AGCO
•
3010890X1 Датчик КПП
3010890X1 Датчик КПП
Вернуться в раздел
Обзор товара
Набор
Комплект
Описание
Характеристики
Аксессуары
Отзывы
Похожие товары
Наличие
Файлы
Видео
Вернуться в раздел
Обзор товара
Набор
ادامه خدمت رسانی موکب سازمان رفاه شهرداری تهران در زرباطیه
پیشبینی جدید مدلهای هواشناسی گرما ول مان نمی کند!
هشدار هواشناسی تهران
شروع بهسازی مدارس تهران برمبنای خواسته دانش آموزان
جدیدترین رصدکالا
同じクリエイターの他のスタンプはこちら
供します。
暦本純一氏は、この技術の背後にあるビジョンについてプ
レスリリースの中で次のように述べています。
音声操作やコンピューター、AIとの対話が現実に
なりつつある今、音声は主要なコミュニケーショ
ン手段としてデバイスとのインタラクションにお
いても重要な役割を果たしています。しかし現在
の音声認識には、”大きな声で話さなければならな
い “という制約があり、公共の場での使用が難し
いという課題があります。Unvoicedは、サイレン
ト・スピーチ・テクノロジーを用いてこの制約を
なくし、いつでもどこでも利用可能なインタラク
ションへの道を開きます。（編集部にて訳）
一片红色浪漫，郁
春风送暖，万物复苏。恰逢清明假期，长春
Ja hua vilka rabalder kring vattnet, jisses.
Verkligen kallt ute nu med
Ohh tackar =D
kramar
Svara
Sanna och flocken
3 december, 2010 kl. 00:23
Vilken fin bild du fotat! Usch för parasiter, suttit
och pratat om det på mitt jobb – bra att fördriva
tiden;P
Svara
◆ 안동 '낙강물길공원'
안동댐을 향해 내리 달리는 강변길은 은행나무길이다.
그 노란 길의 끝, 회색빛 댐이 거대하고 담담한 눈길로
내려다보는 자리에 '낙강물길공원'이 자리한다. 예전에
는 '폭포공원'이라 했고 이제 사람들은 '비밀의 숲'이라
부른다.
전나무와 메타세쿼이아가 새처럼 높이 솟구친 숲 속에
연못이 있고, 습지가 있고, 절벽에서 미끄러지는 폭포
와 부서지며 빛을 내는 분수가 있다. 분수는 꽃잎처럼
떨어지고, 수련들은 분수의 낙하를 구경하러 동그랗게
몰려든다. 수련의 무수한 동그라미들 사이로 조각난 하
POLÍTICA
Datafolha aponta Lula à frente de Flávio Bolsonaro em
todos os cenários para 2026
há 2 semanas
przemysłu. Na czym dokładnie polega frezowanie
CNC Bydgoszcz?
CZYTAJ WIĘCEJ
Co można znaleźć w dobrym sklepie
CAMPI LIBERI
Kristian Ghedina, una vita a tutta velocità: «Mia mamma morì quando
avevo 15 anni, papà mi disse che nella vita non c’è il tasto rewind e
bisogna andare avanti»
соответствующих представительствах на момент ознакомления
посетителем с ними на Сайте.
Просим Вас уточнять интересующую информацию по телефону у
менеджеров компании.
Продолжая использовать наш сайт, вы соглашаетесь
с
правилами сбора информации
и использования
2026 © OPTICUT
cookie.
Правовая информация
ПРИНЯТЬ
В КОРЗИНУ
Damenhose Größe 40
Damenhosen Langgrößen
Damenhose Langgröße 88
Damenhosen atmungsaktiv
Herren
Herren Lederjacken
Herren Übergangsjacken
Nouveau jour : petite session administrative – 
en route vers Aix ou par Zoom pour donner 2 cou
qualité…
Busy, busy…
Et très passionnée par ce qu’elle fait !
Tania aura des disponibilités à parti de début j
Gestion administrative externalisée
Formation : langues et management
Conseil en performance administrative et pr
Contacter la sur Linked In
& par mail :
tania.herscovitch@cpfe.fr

--- What you have to do ---
Each line that contains the string "Herren" should be copied from the data above.

--- Completed task ---
Herren
Herren Lederjacken
Herren Übergangsjacken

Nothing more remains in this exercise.